В путешествии по пустыне Гарда больше всего раздражало то, что глазу совершенно не за что было зацепиться.

В его XXI веке комиссара ужасно раздражали натыканные повсюду дома. Взгляд словно стукался об них и, не умея прорваться, падал на землю или пытался взмыть в небо, но этому мешали те же дома.

Но здесь, в пустыне, именно домов и не хватало. И машин. И запаха гари.

Короче говоря, не хватало ощущения дома.

Смотреть в пустыне было совершенно не на что, шагай себе и шагай. Чтобы не было совсем скучно, комиссар решил прислушаться к себе. Тем более что последнее время сосредоточиться на себя не было абсолютно никакой возможности.

С некоторым восторгом Гард обнаружил, что никакой паники внутри нет. А вовсе даже есть уверенность в том, что домой он непременно вернется.

Как? Каким образом? Когда?

На эти вопросы ответы не находились. Но почему-то абсолютно ясно было: это случится после того, как он отыщет Весть и передаст ее Иисусу.

Весть поможет людям узнать Истину-Весть укажет Гарду, где Элеонора. Она же сказала, что будет поблизости.

Весть поможет комиссару вернуться домой...

Не слишком ли много дел для одной крошечной деревянной палочки? Или не деревянной? Или не палочки?

Нет, комиссар определенно не помнит, как она выглядит.

Хоть Барак бы что-нибудь рассказал. Поговорили бы.

Но парень шагал молча, всем своим видом показывая, что совершенно не расположен вести беседы.

Молча идти было совсем скучно. А в себе копаться быстро надоело.

Гард решил прервать молчание вопросом, ответ на который его действительно интересовал:

— Далеко нам еще до того домика, где находится Весть?

- Это пустыня, — мрачно ответил Барак.

- Я вижу, что не океан. Идти далеко?

- Это пустыня, Гершен.

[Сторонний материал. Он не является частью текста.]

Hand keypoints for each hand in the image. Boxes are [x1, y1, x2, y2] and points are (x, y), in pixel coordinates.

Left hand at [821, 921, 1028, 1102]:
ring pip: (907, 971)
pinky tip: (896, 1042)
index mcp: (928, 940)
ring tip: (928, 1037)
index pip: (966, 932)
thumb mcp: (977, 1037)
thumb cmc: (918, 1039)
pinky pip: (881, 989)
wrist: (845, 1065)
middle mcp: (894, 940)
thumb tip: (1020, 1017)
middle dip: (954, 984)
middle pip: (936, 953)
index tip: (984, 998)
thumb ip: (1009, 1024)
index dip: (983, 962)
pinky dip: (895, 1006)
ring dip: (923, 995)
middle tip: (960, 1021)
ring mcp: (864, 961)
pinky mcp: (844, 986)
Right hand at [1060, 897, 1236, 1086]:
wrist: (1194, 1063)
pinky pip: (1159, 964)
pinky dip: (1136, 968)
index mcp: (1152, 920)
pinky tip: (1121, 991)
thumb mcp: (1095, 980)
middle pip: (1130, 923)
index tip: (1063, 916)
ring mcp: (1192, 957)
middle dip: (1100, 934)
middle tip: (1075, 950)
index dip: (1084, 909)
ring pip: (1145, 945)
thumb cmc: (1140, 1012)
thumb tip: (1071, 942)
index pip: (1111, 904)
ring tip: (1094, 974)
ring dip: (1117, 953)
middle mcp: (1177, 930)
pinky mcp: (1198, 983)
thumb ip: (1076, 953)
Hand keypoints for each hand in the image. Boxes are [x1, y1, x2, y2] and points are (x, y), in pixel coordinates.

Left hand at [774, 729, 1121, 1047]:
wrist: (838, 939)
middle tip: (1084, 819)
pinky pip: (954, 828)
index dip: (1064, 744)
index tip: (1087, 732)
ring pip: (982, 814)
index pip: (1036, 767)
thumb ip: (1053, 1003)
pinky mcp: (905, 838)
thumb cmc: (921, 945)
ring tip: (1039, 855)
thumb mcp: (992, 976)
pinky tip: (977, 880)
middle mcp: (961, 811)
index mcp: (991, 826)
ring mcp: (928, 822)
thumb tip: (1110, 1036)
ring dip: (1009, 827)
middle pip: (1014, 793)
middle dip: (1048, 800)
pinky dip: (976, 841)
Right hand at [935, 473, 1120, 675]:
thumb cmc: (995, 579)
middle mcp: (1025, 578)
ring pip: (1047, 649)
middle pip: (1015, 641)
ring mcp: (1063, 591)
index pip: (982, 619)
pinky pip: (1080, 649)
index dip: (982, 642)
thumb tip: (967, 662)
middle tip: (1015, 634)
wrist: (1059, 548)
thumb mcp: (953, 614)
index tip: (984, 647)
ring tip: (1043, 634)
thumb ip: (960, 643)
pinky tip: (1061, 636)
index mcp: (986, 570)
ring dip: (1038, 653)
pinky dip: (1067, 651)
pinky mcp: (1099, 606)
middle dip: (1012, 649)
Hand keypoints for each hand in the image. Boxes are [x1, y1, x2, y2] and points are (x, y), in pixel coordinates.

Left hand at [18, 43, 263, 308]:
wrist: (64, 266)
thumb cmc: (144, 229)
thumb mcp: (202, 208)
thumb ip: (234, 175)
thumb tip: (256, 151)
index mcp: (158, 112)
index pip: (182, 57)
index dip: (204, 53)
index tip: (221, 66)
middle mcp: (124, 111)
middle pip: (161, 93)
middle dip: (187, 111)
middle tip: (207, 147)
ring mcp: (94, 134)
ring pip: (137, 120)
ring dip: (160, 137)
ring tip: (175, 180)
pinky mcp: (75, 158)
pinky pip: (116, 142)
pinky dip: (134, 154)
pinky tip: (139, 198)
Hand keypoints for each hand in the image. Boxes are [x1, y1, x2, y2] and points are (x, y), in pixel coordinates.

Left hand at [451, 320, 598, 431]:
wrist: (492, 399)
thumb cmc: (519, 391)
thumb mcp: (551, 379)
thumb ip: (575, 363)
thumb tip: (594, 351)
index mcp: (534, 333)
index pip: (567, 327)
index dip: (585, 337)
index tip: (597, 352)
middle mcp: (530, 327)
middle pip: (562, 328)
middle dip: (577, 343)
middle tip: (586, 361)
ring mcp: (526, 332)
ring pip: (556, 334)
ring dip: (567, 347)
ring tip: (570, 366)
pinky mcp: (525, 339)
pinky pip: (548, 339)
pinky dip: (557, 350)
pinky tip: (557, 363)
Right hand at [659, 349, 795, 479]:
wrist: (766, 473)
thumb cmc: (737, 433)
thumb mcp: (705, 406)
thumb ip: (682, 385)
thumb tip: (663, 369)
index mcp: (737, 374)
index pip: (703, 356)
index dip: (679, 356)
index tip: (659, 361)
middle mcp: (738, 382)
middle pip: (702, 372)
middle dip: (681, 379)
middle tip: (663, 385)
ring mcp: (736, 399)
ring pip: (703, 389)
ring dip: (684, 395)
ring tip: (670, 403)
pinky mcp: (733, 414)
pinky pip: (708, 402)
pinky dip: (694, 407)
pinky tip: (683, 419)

Она — живая. И что она готовит путнику, неизвестно никому. В пустыне бессмысленны вопросы «долго ли?», «далеко ли?».

«Не умничай», — хотелось сказать Гарду, но он сдержался.

Комиссар уже понял: он попал в такое время и в такое место, где умничают все.

И тут, как бы в подтверждение слов Барака, за барханами показались острия пик: неужели снова римляне?

Гард толкнул Барака и показал на плывущие вдалеке пики.

- Не бойся, — сказал Барак, не сбавляя шага. — Это бедуины — хозяева пустыни. Они мирные люди, они никого никогда не трогают.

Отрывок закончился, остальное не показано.